■ Work order: Copy the items below word for word, starting with their first line and going on through the line that contains "The Crime Statistics", with both of those lines included.

■ Task material:
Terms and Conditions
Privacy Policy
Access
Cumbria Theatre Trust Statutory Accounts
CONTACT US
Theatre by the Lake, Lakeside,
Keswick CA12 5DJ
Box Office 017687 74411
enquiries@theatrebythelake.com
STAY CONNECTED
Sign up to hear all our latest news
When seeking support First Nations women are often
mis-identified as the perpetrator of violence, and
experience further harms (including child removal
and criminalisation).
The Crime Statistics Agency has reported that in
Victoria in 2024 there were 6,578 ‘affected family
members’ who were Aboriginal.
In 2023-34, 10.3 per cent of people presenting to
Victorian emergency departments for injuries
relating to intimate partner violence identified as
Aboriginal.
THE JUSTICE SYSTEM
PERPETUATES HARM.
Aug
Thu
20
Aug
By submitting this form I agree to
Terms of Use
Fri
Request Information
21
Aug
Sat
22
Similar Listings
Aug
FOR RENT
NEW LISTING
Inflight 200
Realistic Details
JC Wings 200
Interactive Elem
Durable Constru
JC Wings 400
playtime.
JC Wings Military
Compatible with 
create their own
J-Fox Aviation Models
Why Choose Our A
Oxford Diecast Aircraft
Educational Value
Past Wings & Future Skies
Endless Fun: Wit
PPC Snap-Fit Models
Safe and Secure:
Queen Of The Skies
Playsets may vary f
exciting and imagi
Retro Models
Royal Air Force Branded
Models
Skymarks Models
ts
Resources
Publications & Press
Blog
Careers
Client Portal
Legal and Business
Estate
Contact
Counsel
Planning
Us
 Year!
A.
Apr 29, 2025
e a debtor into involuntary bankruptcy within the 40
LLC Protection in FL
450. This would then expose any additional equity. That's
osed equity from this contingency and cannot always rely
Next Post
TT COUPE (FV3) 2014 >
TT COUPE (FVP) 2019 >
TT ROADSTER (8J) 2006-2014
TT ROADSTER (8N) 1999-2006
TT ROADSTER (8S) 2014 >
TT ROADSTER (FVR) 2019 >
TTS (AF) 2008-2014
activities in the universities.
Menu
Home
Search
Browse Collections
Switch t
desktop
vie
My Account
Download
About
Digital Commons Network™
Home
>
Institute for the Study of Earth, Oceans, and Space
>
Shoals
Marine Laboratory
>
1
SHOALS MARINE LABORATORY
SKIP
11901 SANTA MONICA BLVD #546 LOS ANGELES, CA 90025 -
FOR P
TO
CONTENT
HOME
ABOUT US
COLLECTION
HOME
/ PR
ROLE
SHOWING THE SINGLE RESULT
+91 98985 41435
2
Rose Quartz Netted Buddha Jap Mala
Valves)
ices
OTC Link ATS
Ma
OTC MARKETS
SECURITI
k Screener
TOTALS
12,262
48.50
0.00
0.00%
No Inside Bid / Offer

■ Problem solution:
Terms and Conditions
Privacy Policy
Access
Cumbria Theatre Trust Statutory Accounts
CONTACT US
Theatre by the Lake, Lakeside,
Keswick CA12 5DJ
Box Office 017687 74411
enquiries@theatrebythelake.com
STAY CONNECTED
Sign up to hear all our latest news
When seeking support First Nations women are often
mis-identified as the perpetrator of violence, and
experience further harms (including child removal
and criminalisation).
The Crime Statistics Agency has reported that in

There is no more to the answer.